▶ Exercise requirements: Rewrite the part that opens with the line containing "family: Hydroptilidae" and closes with the line containing "family: Chloropidae", replacing "phylum" with "division" and leaving everything else unchanged. Give only those lines.
==== Data in this exercise
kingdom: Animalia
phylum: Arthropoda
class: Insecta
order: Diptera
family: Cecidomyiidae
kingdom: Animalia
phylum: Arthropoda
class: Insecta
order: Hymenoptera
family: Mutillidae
========
==== Data in this exercise
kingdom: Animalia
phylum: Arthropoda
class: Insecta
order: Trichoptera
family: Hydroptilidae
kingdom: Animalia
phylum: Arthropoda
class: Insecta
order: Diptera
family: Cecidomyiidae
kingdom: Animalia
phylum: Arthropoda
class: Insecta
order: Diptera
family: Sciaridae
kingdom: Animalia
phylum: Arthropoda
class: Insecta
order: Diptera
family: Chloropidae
========
▶ Solution:
family: Hydroptilidae
kingdom: Animalia
division: Arthropoda
class: Insecta
order: Diptera
family: Cecidomyiidae
kingdom: Animalia
division: Arthropoda
class: Insecta
order: Diptera
family: Sciaridae
kingdom: Animalia
division: Arthropoda
class: Insecta
order: Diptera
family: Chloropidae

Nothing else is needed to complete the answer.